The gain of the current loop should be set equal to the closed loop gain of the amplifier giving you a smooth frequency characteristic with nominal load.

The great phase margin of the current loop gives the possibility to use up to 20dB of voltage feedback at 20kHz which gives fairly reasonable output impedance.

Designing with the leapfrog method gives the best possible performance because it combines optimum feedforward with optimum feedback.

Quote:

Unfortunately, combining a hysteretically controlled loop with a higher order integrated output signal does not perform very well. The THD+N is not reduced by the factor of feedback which is applied.

There is no magic here. No doubt your current feedback signal was distorted to begin with so large amounts of gain would be fruitless.

Quote:

The output signal also contains a large amount o common mode noise as the the negative terminal is a triwave at 500kHz with inductive spikes.

I did not achieve a linear current loop either. I bought the most expensive low inductive shunts but nothing helped, THD+N did not reach below -70dB at 1kHz.

Common mode impulse noise is very problematic for active circuitry. Sometimes it is best to just give in and add a small common mode inductor in the signal path.

Regards -- analogspiceman

[analogspiceman]

Quote:

Originally posted by Jaka Racman

I do intend to build leapfrog amplifier, but an ampliverter design, since current sensing can be done with a simple resistor at the center tap of the secondary winding. I will have more questions in the leapfrog thread in a few days. I hope you will be willing to discuss it further.

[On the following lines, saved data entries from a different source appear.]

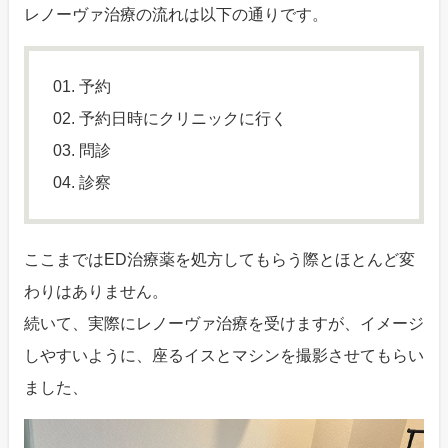
レノーヴァ治療の流れは以下の通りです。
予約
予約日時にクリニックに行く
問診
診察
ここまではED治療薬を処方してもらう際とほとんど変
わりはありません。
続いて、実際にレノーヴァ治療を受けますが、イメージ
しやすいように、座るイスとマシンを撮影させてもらい
ました、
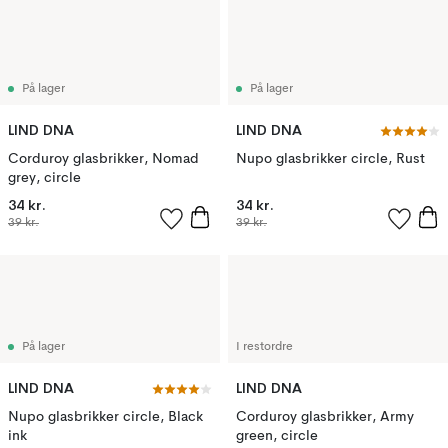
På lager
På lager
LIND DNA
LIND DNA
Corduroy glasbrikker, Nomad
Nupo glasbrikker circle, Rust
grey, circle
34 kr.
34 kr.
39 kr.
39 kr.
På lager
I restordre
LIND DNA
LIND DNA
Nupo glasbrikker circle, Black
Corduroy glasbrikker, Army
ink
green, circle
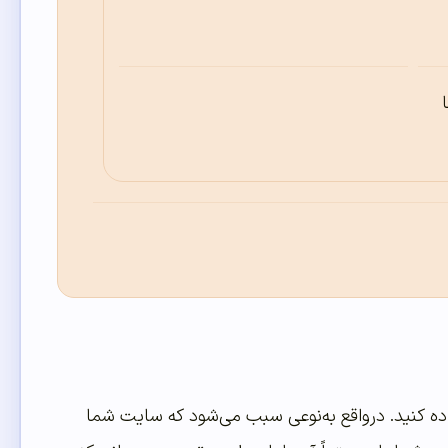
ده کنید. درواقع به‌نوعی سبب می‌شود که سایت شما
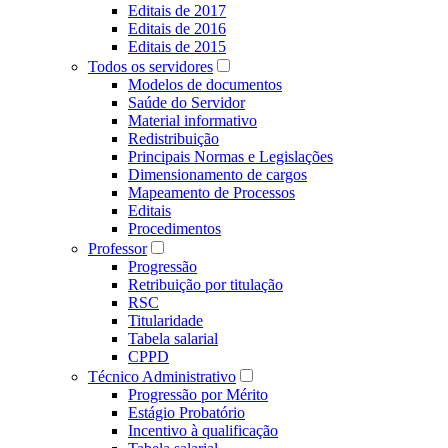
Editais de 2017
Editais de 2016
Editais de 2015
Todos os servidores
Modelos de documentos
Saúde do Servidor
Material informativo
Redistribuição
Principais Normas e Legislações
Dimensionamento de cargos
Mapeamento de Processos
Editais
Procedimentos
Professor
Progressão
Retribuição por titulação
RSC
Titularidade
Tabela salarial
CPPD
Técnico Administrativo
Progressão por Mérito
Estágio Probatório
Incentivo à qualificação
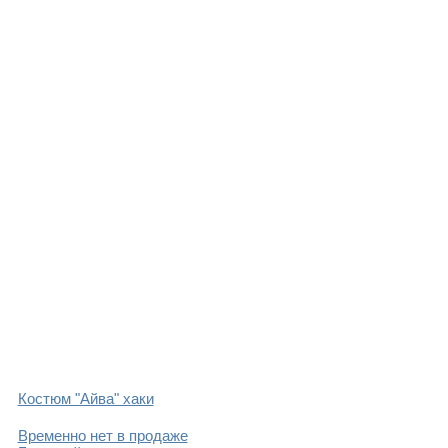
Костюм "Айва" хаки
Временно нет в продаже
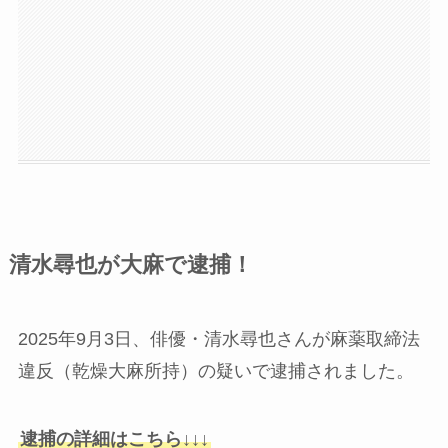
清水尋也が大麻で逮捕！
2025年9月3日、俳優・清水尋也さんが麻薬取締法
違反（乾燥大麻所持）の疑いで逮捕されました。
逮捕の詳細はこちら↓↓↓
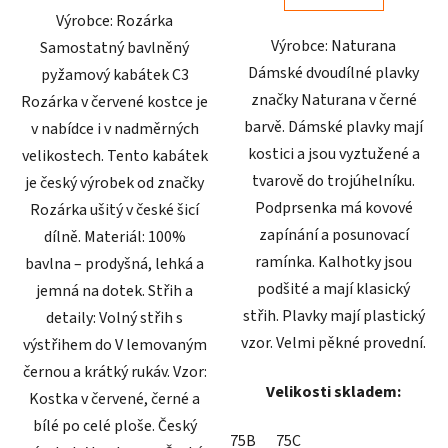
Výrobce: Rozárka
hvězdiček.
hvězdiček.
Výrobce: Naturana
Samostatný bavlněný
Dámské dvoudílné plavky
pyžamový kabátek C3
značky Naturana v černé
Rozárka v červené kostce je
barvě. Dámské plavky mají
v nabídce i v nadměrných
kostici a jsou vyztužené a
velikostech. Tento kabátek
tvarově do trojúhelníku.
je český výrobek od značky
Podprsenka má kovové
Rozárka ušitý v české šicí
zapínání a posunovací
dílně. Materiál: 100%
ramínka. Kalhotky jsou
bavlna – prodyšná, lehká a
podšité a mají klasický
jemná na dotek. Střih a
střih. Plavky mají plastický
detaily: Volný střih s
vzor. Velmi pěkné provední.
výstřihem do V lemovaným
černou a krátký rukáv. Vzor:
Velikosti skladem:
Kostka v červené, černé a
bílé po celé ploše. Český
75B
75C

Thanks for pointing out trouble with full bridge current sensing. I never used it with class BD (three state) modulation. With class AD modulation (diagonal switches on) it performed quite well for the application it was intended for (microstepping drive for steppers).

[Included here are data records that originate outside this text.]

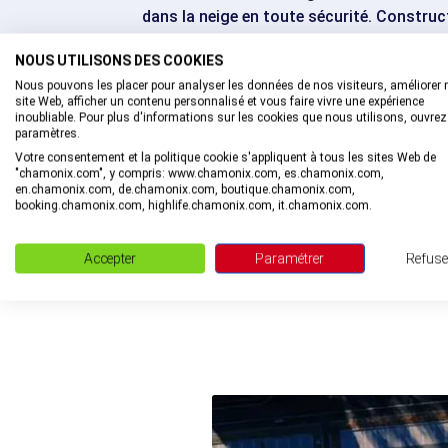
dans la neige en toute sécurité. Constru
et parc de jeux en mousse sur neige.
NOUS UTILISONS DES COOKIES
Nous pouvons les placer pour analyser les données de nos visiteurs, améliorer 
Le doudou est le bienvenu !
site Web, afficher un contenu personnalisé et vous faire vivre une expérience
inoubliable. Pour plus d'informations sur les cookies que nous utilisons, ouvrez
paramètres.
escalator_warning_black
3 ans
AGE MINIMUM
Votre consentement et la politique cookie s'appliquent à tous les sites Web de
"chamonix.com", y compris: www.chamonix.com, es.chamonix.com,
en.chamonix.com, de.chamonix.com, boutique.chamonix.com,
booking.chamonix.com, highlife.chamonix.com, it.chamonix.com.
Accepter
Paramétrer
Refuse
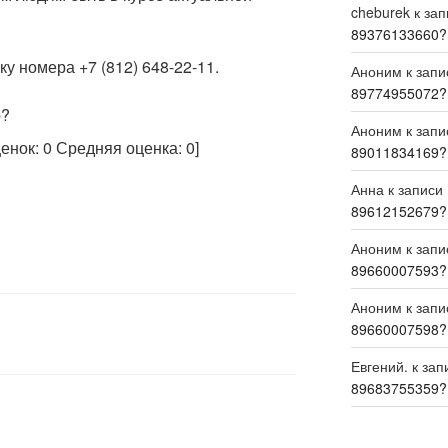
cheburek
к за
89376133660?
у номера +7 (812) 648-22-11.
Аноним
к зап
89774955072?
р?
Аноним
к зап
ценок:
0
Средняя оценка:
0
]
89011834169?
Анна
к записи
89612152679?
Аноним
к зап
89660007593?
Аноним
к зап
89660007598?
Евгений.
к зап
89683755359?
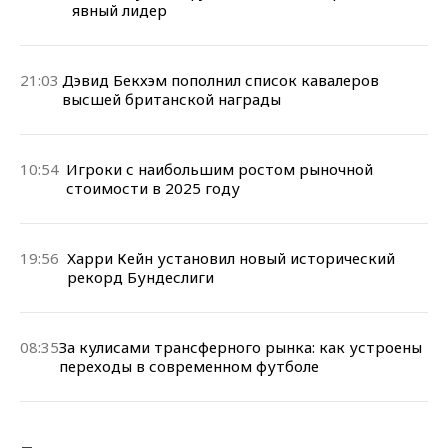
явный лидер
21:03
Дэвид Бекхэм пополнил список кавалеров
высшей британской награды
10:54
Игроки с наибольшим ростом рыночной
стоимости в 2025 году
19:56
Харри Кейн установил новый исторический
рекорд Бундеслиги
08:35
За кулисами трансферного рынка: как устроены
переходы в современном футболе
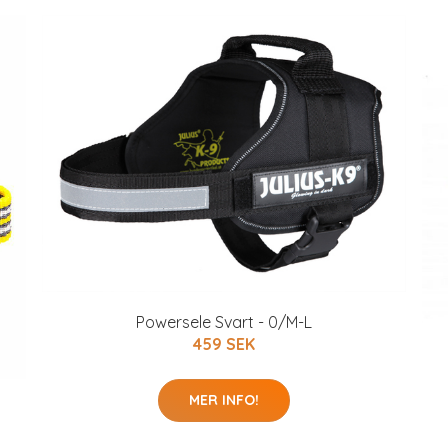
Powersele Svart - 0/M-L
459 SEK
MER INFO!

For a relatively distortion tolerant application such as most motor control, the small residual deadtime in class AD modulation does not lead to problematic distortion when reconstructing output current from just the very convenient bottom legs of the output bridge. Even in my application, which was a 1.5kW subwoofer amplifier, there was enough loop gain to yield acceptably low distortion. But for a full range application with any deadtime at all, one would certainly need to sense current from all four bridge legs to avoid distortion from the doubling/dropout problem.

I would be very cautious about trusting the integrity of a so called ground referenced current sense. My experience is that it is much better to sense "ground" referenced current differentially rather than try to star signal ground from a high current sense resistor. Your layout person will thank you.

Regards -- analogspiceman

PS: Please excuse my adding in the articles to your text. In a past life I worked with a couple of brilliant Polish guys who, in spite of their nearly perfect spoken English, would have me check all of their many conference papers for the proper use of English articles (these, I am told, are entirely absent in most Slavic languages).

[subwo1]

I like the idea of sensing the current in the lower half of each bridge leg. I originally was thinking that this way would impose uneven action since only half of the transistors would be controlled.

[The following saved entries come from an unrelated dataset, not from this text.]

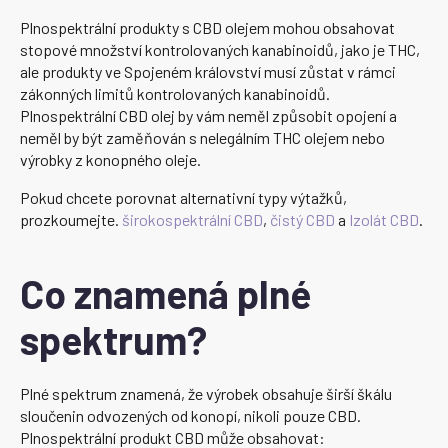
Plnospektrální produkty s CBD olejem mohou obsahovat
stopové množství kontrolovaných kanabinoidů, jako je THC,
ale produkty ve Spojeném království musí zůstat v rámci
zákonných limitů kontrolovaných kanabinoidů.
Plnospektrální CBD olej by vám neměl způsobit opojení a
neměl by být zaměňován s nelegálním THC olejem nebo
výrobky z konopného oleje.
Pokud chcete porovnat alternativní typy výtažků,
prozkoumejte.
širokospektrální CBD
,
čistý CBD
a
Izolát CBD
.
Co znamená plné
spektrum?
Plné spektrum znamená, že výrobek obsahuje širší škálu
sloučenin odvozených od konopí, nikoli pouze CBD.
Plnospektrální produkt CBD může obsahovat:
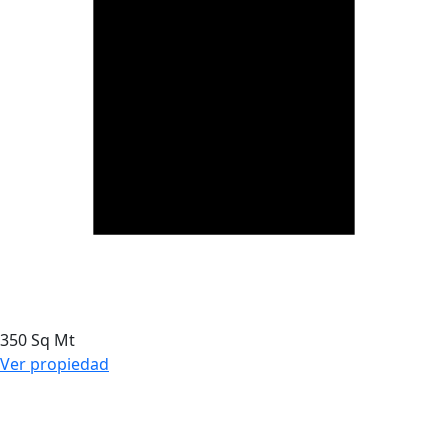
350 Sq Mt
Ver propiedad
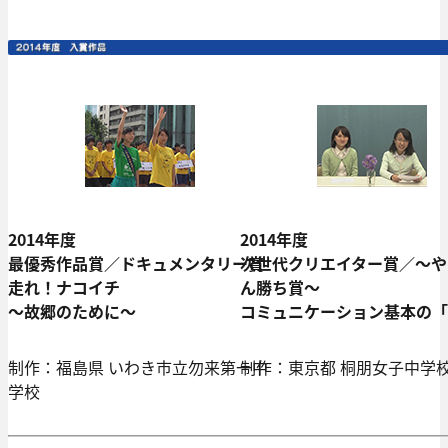
2014年度
2014年度
最優秀作品賞／ドキュメンタリー賞
次世代クリエイター賞／～や
走れ！ナコイチ
ん勝ち賞～
～故郷のために～
コミュニケーション基本の「
制作：福島県 いわき市立勿来第一中
制作：東京都 桐朋女子中学
学校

But since the same current flows through the lower leg as though the catacorner upper MOSFET, I hope to try out sensing each lower leg, but interrupting the associated upper one also based on the lower.

Many do not like sensing current through the MOSFET channels, but I still favor it for one of the very reasons others do not like it. I like how it also provides temperature protection since the current cutoff point goes down as the temperature rises.

Now, admittedly, I am more interested in SMPS design. Maybe this way is less conducive to low distortion. It also is less precise because the trigger points of the gates vary somewhat. The last drawback that the appropriate MOSFET channels can be monitored only when the relevant gate is driven high is also not a problem when using the Schmitt triggers since diodes like the 1N4148 can solve that problem.